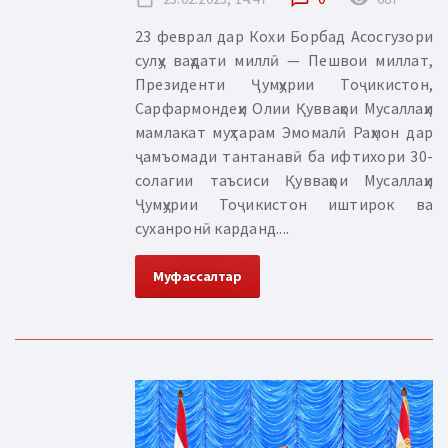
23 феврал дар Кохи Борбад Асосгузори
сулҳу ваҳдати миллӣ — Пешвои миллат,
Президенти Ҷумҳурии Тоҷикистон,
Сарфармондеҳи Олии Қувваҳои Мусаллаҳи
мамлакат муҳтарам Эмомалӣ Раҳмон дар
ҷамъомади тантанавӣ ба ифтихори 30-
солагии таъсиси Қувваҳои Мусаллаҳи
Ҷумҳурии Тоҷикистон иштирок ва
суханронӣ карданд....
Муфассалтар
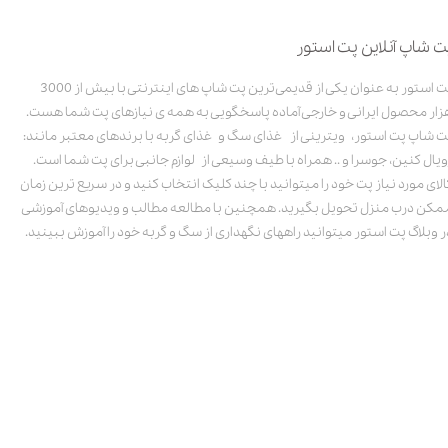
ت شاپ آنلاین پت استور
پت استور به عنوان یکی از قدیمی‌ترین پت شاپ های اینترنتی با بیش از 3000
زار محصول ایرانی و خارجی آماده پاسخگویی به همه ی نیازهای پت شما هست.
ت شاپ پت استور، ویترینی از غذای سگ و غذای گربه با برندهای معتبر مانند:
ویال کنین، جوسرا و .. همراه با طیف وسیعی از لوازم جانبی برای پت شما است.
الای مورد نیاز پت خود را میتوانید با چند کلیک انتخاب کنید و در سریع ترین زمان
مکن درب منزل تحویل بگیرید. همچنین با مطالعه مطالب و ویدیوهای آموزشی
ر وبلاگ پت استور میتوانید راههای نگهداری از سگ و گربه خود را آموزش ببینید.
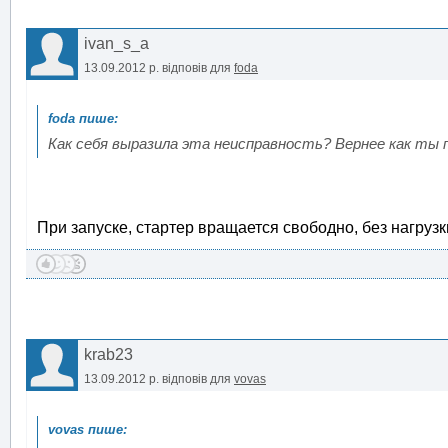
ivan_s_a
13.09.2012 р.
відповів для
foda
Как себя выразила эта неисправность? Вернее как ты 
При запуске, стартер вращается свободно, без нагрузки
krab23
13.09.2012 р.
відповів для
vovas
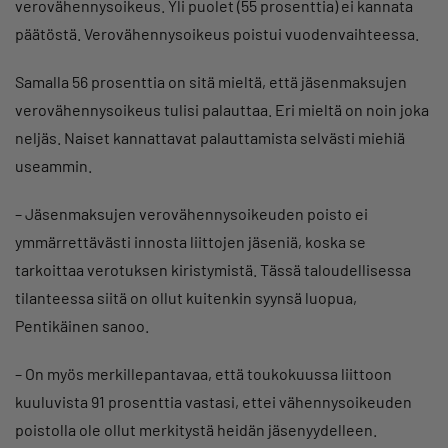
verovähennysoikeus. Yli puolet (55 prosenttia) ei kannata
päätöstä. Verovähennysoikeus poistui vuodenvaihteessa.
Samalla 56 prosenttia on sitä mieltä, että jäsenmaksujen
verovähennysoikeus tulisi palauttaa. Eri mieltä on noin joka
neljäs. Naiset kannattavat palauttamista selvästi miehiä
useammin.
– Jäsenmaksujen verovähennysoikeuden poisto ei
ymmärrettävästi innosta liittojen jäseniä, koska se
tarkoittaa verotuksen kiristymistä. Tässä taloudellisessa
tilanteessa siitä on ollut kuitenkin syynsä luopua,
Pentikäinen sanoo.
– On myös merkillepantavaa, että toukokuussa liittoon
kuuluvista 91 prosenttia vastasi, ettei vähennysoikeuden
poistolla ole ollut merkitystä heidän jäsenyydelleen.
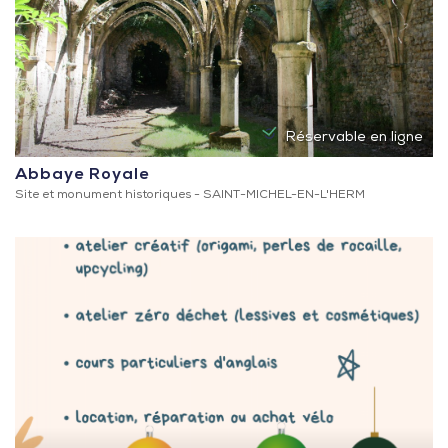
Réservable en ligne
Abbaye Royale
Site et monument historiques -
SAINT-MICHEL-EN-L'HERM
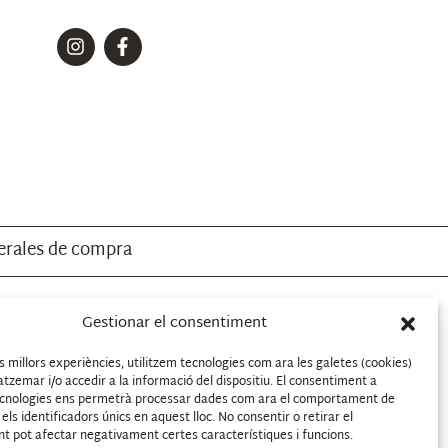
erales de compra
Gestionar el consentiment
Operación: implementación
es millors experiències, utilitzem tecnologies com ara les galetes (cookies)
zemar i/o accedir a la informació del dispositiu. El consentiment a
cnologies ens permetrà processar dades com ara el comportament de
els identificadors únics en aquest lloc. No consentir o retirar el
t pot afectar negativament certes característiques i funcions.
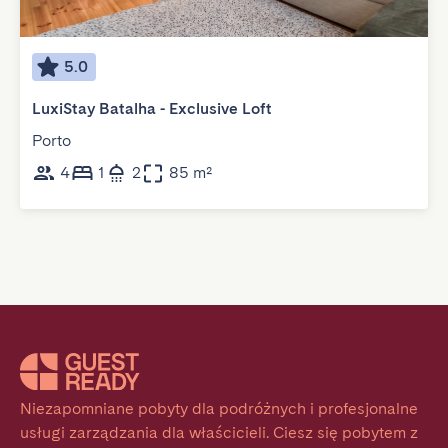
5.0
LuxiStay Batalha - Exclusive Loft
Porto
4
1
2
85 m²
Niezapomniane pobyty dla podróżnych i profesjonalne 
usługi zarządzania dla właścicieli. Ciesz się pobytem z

++++++

[Work request]: Return word for word the lines from the beginning of the entries through the line that contains "Operación: implementación", both ends included, but no pictures.

[Task response]:
23 феврал дар Кохи Борбад Асосгузори
сулҳу ваҳдати миллӣ — Пешвои миллат,
Президенти Ҷумҳурии Тоҷикистон,
Сарфармондеҳи Олии Қувваҳои Мусаллаҳи
мамлакат муҳтарам Эмомалӣ Раҳмон дар
ҷамъомади тантанавӣ ба ифтихори 30-
солагии таъсиси Қувваҳои Мусаллаҳи
Ҷумҳурии Тоҷикистон иштирок ва
суханронӣ карданд....
Муфассалтар
ت شاپ آنلاین پت استور
پت استور به عنوان یکی از قدیمی‌ترین پت شاپ های اینترنتی با بیش از 3000
زار محصول ایرانی و خارجی آماده پاسخگویی به همه ی نیازهای پت شما هست.
ت شاپ پت استور، ویترینی از غذای سگ و غذای گربه با برندهای معتبر مانند:
ویال کنین، جوسرا و .. همراه با طیف وسیعی از لوازم جانبی برای پت شما است.
الای مورد نیاز پت خود را میتوانید با چند کلیک انتخاب کنید و در سریع ترین زمان
مکن درب منزل تحویل بگیرید. همچنین با مطالعه مطالب و ویدیوهای آموزشی
ر وبلاگ پت استور میتوانید راههای نگهداری از سگ و گربه خود را آموزش ببینید.
ivan_s_a
13.09.2012 р.
відповів для
foda
Как себя выразила эта неисправность? Вернее как ты 
При запуске, стартер вращается свободно, без нагрузки
krab23
13.09.2012 р.
відповів для
vovas
verovähennysoikeus. Yli puolet (55 prosenttia) ei kannata
päätöstä. Verovähennysoikeus poistui vuodenvaihteessa.
Samalla 56 prosenttia on sitä mieltä, että jäsenmaksujen
verovähennysoikeus tulisi palauttaa. Eri mieltä on noin joka
neljäs. Naiset kannattavat palauttamista selvästi miehiä
useammin.
– Jäsenmaksujen verovähennysoikeuden poisto ei
ymmärrettävästi innosta liittojen jäseniä, koska se
tarkoittaa verotuksen kiristymistä. Tässä taloudellisessa
tilanteessa siitä on ollut kuitenkin syynsä luopua,
Pentikäinen sanoo.
– On myös merkillepantavaa, että toukokuussa liittoon
kuuluvista 91 prosenttia vastasi, ettei vähennysoikeuden
poistolla ole ollut merkitystä heidän jäsenyydelleen.
Réservable en ligne
Abbaye Royale
Site et monument historiques -
SAINT-MICHEL-EN-L'HERM
erales de compra
Gestionar el consentiment
Operación: implementación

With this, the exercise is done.